Demand for flats and city centre property soars as does BTL mortgages
Recent data from Rightmove has illustrated that flats have seen a 39% rise in buyer demand in April 2021, compared to January 2021 and this is interlinked with city centre demand being up 35% since January 2021 (https://www.rightmove.co.uk/press-centre/first-time-buyer-demand-and-stalled-price-growth-help-city-centres-bounce-back/).
This is hardly surprising given the relaxation of Covid restrictions as people want to be back where the action is, with space to work and gardens becoming less important as the status quo resumes, and this was part of the reason why we believe the next place to see big demand and increases in property prices would be London, especially central London. This data interlinks with the high demand we are seeing for finance from buy-to-let investors, both first time and those with existing portfolios.
Will inflation lead to rate rises soon?
There has been a lot of commentary around inflation with rate increasing in April to 1.6%. This was predicted due to the natural bounce back from the pandemic and huge increase in consumer spending that goes hand-in-hand with lockdown easing, however some commentators see it as a long-term threat to stability. Significantly rising inflation matters because, not only does it squeeze peoples purchasing power, it can also lead to increased costs of borrowing as interest rates are one of the core macroeconomic tools used to curb inflation – there is an inverse relationship between the two measures, as interest rates are reduced, people can borrow more and thus spend more and drive up inflation and the opposite is true when rates increase.

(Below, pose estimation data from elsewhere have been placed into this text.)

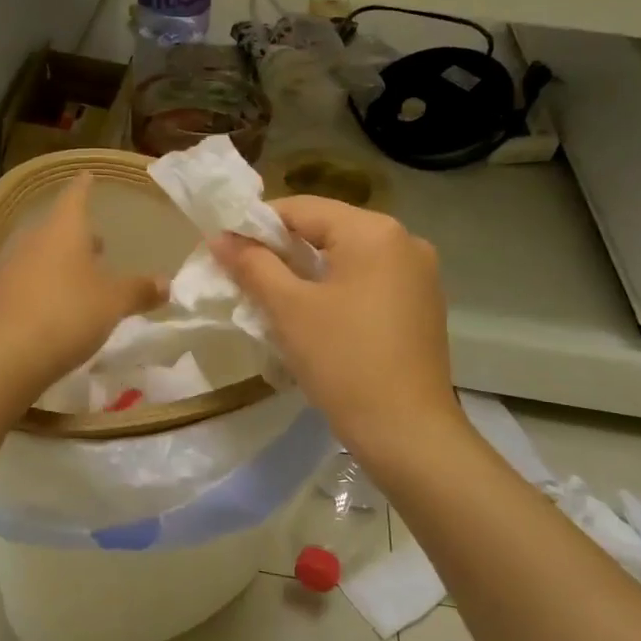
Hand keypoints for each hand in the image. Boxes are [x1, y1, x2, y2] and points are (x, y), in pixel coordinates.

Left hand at [0, 173, 165, 400]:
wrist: (5, 356)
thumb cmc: (67, 315)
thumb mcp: (113, 304)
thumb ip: (140, 291)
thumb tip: (167, 283)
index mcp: (62, 230)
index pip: (75, 196)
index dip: (84, 187)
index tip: (87, 177)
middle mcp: (31, 240)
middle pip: (55, 227)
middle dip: (75, 233)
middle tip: (95, 242)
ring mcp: (7, 267)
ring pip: (38, 254)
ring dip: (57, 261)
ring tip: (78, 277)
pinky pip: (23, 280)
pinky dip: (40, 285)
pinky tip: (51, 305)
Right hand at [211, 196, 458, 454]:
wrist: (407, 432)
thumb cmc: (343, 361)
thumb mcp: (289, 309)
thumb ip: (252, 265)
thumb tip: (219, 237)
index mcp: (374, 231)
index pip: (302, 208)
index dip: (256, 224)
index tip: (224, 249)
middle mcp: (404, 240)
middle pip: (327, 230)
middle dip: (281, 250)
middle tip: (243, 276)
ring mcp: (418, 274)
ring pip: (346, 258)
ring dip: (306, 272)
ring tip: (271, 299)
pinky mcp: (421, 305)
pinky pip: (367, 281)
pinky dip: (335, 290)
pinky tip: (313, 318)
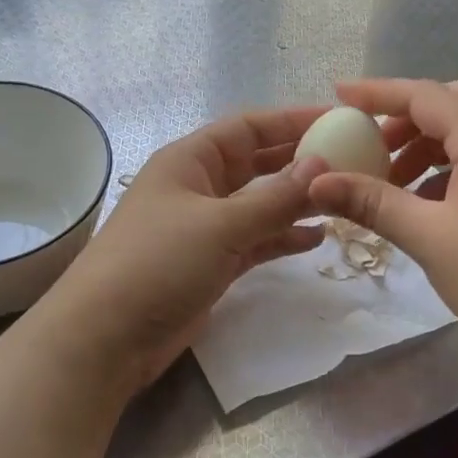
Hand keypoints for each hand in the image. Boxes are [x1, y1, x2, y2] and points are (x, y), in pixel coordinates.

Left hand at [39, 107, 332, 395]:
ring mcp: (204, 227)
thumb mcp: (221, 224)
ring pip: (260, 204)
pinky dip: (282, 238)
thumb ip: (274, 197)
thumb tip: (321, 164)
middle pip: (257, 163)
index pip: (248, 127)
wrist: (106, 337)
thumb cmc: (158, 263)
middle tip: (351, 161)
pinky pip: (255, 240)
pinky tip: (316, 239)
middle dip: (299, 162)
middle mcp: (198, 187)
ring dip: (296, 202)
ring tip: (341, 201)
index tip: (337, 121)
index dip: (291, 121)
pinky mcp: (211, 263)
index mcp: (190, 160)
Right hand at [307, 78, 457, 393]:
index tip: (339, 94)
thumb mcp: (428, 237)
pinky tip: (421, 202)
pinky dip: (443, 167)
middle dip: (406, 115)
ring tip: (389, 179)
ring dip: (424, 143)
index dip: (379, 92)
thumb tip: (317, 182)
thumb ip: (372, 202)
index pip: (425, 96)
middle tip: (371, 141)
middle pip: (452, 103)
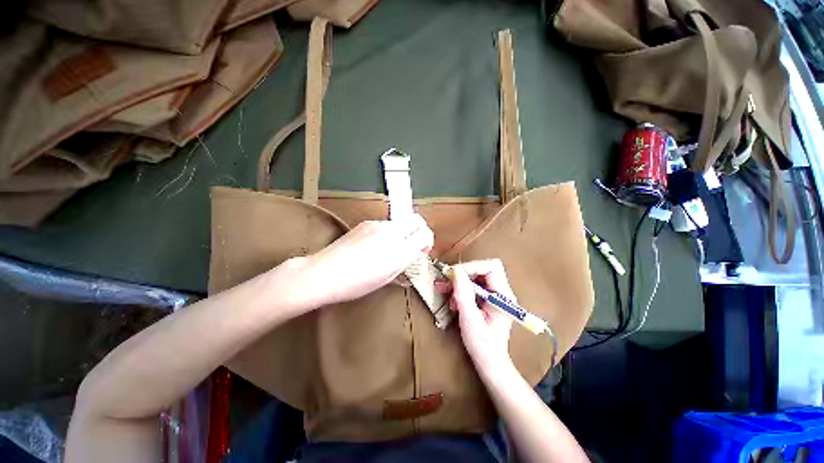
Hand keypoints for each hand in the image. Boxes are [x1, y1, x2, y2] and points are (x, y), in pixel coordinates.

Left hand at [299, 214, 433, 307]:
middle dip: (420, 231)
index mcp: (399, 249)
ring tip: (390, 248)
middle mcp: (391, 231)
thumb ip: (404, 261)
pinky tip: (375, 245)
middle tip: (413, 245)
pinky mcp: (365, 223)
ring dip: (403, 232)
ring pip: (400, 222)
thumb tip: (412, 252)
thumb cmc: (356, 283)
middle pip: (417, 220)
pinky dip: (388, 232)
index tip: (421, 252)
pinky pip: (385, 224)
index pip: (425, 234)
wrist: (323, 273)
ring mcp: (377, 224)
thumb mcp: (387, 277)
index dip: (427, 242)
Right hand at [444, 259, 515, 375]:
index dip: (472, 266)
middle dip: (462, 273)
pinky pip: (472, 285)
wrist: (489, 362)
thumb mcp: (469, 318)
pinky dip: (460, 288)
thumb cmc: (482, 345)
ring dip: (458, 281)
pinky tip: (451, 299)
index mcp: (503, 296)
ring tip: (443, 289)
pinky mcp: (487, 299)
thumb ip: (463, 293)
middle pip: (482, 269)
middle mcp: (501, 291)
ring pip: (475, 276)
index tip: (454, 274)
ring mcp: (494, 295)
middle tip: (446, 280)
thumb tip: (455, 270)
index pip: (491, 267)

An offset mortgage renaissance?
A mortgage type that had fallen out of favour somewhat in recent years, we have been seeing increasing demand for offset mortgages of late, as borrowers look to capitalise on the cash they have in the bank and we suspect this interest will continue increase in the coming weeks and months. The likely driving force being savings rates being incredibly low and people feeling more confident in a strong economic recovery and that the worst of the Covid pandemic is behind us, thus they willing to utilise their savings and looking for ways to make the best use out of them. This is good news for lenders and banks who are actively looking to increase the amount of deposits from savers.